In this context, the role of central banks is also significant. Namely, central banks are institutions that, by the nature of their role and tasks, must have as accurate and complete a picture as possible of the economic environment and phenomena that affect it. They are responsible for price stability and financial stability, which are constantly influenced by this environment and dominant economic and social trends, so part of their daily work is comprehensive information and data collection on everything that affects their core tasks.
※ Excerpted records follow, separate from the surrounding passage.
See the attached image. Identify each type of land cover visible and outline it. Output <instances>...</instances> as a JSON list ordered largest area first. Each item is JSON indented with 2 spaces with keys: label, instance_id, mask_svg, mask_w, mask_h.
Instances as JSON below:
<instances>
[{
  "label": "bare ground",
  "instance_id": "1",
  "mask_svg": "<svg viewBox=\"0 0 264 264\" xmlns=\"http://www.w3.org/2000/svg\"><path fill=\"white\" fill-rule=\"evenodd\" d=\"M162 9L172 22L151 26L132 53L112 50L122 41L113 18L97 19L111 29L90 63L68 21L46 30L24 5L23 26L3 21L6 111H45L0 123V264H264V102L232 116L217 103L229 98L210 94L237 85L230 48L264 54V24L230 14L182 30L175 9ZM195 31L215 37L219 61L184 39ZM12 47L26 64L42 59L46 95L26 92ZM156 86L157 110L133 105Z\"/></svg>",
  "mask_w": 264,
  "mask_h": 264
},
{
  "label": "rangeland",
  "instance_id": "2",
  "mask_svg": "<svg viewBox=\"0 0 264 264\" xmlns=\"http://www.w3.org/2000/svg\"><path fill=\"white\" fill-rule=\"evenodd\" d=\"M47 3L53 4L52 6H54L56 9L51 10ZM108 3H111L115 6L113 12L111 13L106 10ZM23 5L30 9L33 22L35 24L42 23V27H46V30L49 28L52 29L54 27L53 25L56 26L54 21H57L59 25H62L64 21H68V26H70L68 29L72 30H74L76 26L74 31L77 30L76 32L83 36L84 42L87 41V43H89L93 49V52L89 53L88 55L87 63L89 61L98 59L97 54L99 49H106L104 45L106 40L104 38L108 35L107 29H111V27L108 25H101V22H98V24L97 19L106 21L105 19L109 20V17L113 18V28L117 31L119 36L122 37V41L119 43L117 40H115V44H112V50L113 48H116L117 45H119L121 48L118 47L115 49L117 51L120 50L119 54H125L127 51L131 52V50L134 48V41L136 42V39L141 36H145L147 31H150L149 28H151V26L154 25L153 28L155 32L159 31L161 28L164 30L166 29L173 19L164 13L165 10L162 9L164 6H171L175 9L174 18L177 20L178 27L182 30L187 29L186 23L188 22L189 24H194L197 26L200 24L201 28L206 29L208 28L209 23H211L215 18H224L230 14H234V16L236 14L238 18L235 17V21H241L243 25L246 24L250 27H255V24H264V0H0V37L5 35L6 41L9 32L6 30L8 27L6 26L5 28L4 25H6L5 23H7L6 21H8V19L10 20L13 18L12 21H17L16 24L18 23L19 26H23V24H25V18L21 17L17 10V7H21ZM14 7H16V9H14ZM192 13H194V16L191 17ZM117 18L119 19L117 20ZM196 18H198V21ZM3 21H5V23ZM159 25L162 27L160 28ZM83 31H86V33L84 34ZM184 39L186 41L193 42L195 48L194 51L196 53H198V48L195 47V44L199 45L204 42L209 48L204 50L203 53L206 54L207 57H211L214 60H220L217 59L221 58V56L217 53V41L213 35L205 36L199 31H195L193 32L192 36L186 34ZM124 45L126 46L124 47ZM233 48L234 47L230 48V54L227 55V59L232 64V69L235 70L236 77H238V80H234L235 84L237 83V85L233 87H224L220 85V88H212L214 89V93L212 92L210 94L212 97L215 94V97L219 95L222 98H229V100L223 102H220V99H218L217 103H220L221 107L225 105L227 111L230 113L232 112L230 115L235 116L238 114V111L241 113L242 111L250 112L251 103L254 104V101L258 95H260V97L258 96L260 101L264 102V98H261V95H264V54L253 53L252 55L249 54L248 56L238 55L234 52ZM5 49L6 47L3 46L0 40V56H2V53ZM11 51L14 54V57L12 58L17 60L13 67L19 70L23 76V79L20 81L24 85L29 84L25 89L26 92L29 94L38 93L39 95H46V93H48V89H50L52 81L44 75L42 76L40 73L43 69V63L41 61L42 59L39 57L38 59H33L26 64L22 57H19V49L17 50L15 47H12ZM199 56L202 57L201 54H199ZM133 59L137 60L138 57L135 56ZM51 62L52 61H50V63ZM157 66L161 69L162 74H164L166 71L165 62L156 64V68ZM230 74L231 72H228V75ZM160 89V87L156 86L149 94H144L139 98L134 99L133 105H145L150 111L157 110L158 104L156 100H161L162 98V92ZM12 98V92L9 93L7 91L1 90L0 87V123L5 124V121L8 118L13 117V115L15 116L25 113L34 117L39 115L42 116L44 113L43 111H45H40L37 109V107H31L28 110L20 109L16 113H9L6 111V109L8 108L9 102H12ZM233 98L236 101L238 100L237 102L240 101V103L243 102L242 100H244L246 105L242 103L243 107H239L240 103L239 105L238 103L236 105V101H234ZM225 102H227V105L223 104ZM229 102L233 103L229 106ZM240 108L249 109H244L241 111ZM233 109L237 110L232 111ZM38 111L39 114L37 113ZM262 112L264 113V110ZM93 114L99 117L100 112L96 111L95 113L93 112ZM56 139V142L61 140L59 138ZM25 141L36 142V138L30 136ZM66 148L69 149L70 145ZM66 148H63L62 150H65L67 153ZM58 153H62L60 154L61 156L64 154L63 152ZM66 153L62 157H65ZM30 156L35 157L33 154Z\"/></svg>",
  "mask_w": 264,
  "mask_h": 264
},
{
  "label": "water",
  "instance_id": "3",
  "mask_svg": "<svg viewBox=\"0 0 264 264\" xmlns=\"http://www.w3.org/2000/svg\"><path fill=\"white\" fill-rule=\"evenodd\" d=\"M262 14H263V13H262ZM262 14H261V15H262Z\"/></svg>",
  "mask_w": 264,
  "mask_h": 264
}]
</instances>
– Today, it would not be possible to conduct good monetary policy and other policies within the domain of central banks without considering geopolitical tensions, demographic changes, digitalization, and climate change. Until recently, central banks had relatively modest knowledge about climate and environmental issues. However, in less than a decade, they have significantly improved their understanding of the impact of climate on economic movements, especially those that could threaten price stability and lead to the accumulation of risks that could cause financial crises – says Sandra Švaljek.
Raising resilience
According to her, central banks, through their regulatory and supervisory activities, seek to encourage banks to recognize climate and environmental risks in their portfolios, define their willingness to take on such risks, and manage them appropriately. – Soon, banks will be required to set aside capital in an appropriate amount for climate and environmental risks associated with their assets. In this way, we encourage banks to finance sustainable projects and clients with a lower adverse impact on the environment because it is less risky for them, and that simultaneously means cheaper. In addition, central banks can include climate risks in their own portfolio management policy and thus contribute to sustainability. The Croatian National Bank has been investing an increasing portion of its non-monetary portfolio, i.e., former foreign exchange reserves, in sustainable securities in recent years – by the end of 2023, about seven percent of the total financial assets of the HNB were invested in so-called ESG investments – concludes Švaljek.